YOUR GOAL = All of the records should be restated word for word.
───── AVAILABLE DATA
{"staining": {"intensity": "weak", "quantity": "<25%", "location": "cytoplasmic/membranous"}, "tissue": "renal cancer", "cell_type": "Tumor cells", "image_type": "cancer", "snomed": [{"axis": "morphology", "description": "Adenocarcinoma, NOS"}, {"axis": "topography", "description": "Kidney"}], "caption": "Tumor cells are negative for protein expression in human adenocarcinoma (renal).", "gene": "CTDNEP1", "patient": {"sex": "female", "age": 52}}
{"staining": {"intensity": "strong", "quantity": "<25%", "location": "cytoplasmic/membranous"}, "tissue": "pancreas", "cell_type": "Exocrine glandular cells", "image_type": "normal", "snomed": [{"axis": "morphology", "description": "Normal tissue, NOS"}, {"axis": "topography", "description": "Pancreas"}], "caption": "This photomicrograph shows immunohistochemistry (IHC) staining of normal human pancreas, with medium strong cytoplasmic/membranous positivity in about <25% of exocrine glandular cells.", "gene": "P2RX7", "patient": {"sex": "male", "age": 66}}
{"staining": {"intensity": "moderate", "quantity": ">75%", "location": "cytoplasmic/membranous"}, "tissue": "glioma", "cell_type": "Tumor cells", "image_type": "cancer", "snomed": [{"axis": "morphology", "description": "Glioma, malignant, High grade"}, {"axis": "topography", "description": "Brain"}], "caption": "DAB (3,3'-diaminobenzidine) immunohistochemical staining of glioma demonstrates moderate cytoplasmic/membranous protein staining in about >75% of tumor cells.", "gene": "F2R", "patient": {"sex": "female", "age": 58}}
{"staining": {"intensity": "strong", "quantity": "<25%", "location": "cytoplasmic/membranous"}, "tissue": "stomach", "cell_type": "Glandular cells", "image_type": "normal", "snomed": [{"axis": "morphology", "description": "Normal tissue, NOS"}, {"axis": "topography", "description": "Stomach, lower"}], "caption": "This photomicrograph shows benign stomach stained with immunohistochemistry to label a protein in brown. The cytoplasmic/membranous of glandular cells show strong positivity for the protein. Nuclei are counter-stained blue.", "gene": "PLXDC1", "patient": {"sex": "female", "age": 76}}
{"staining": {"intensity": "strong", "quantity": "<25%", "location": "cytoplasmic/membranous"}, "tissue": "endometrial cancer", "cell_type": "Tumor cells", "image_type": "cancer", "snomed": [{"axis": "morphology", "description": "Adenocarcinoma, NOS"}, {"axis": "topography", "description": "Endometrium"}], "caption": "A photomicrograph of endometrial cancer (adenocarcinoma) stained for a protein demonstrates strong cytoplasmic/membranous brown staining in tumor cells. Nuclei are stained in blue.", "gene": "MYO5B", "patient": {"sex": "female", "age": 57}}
──────────
RESPONSE TO THE EXERCISE =
{"staining": {"intensity": "weak", "quantity": "<25%", "location": "cytoplasmic/membranous"}, "tissue": "renal cancer", "cell_type": "Tumor cells", "image_type": "cancer", "snomed": [{"axis": "morphology", "description": "Adenocarcinoma, NOS"}, {"axis": "topography", "description": "Kidney"}], "caption": "Tumor cells are negative for protein expression in human adenocarcinoma (renal).", "gene": "CTDNEP1", "patient": {"sex": "female", "age": 52}}
{"staining": {"intensity": "strong", "quantity": "<25%", "location": "cytoplasmic/membranous"}, "tissue": "pancreas", "cell_type": "Exocrine glandular cells", "image_type": "normal", "snomed": [{"axis": "morphology", "description": "Normal tissue, NOS"}, {"axis": "topography", "description": "Pancreas"}], "caption": "This photomicrograph shows immunohistochemistry (IHC) staining of normal human pancreas, with medium strong cytoplasmic/membranous positivity in about <25% of exocrine glandular cells.", "gene": "P2RX7", "patient": {"sex": "male", "age": 66}}
{"staining": {"intensity": "moderate", "quantity": ">75%", "location": "cytoplasmic/membranous"}, "tissue": "glioma", "cell_type": "Tumor cells", "image_type": "cancer", "snomed": [{"axis": "morphology", "description": "Glioma, malignant, High grade"}, {"axis": "topography", "description": "Brain"}], "caption": "DAB (3,3'-diaminobenzidine) immunohistochemical staining of glioma demonstrates moderate cytoplasmic/membranous protein staining in about >75% of tumor cells.", "gene": "F2R", "patient": {"sex": "female", "age": 58}}
{"staining": {"intensity": "strong", "quantity": "<25%", "location": "cytoplasmic/membranous"}, "tissue": "stomach", "cell_type": "Glandular cells", "image_type": "normal", "snomed": [{"axis": "morphology", "description": "Normal tissue, NOS"}, {"axis": "topography", "description": "Stomach, lower"}], "caption": "This photomicrograph shows benign stomach stained with immunohistochemistry to label a protein in brown. The cytoplasmic/membranous of glandular cells show strong positivity for the protein. Nuclei are counter-stained blue.", "gene": "PLXDC1", "patient": {"sex": "female", "age": 76}}
{"staining": {"intensity": "strong", "quantity": "<25%", "location": "cytoplasmic/membranous"}, "tissue": "endometrial cancer", "cell_type": "Tumor cells", "image_type": "cancer", "snomed": [{"axis": "morphology", "description": "Adenocarcinoma, NOS"}, {"axis": "topography", "description": "Endometrium"}], "caption": "A photomicrograph of endometrial cancer (adenocarcinoma) stained for a protein demonstrates strong cytoplasmic/membranous brown staining in tumor cells. Nuclei are stained in blue.", "gene": "MYO5B", "patient": {"sex": "female", "age": 57}}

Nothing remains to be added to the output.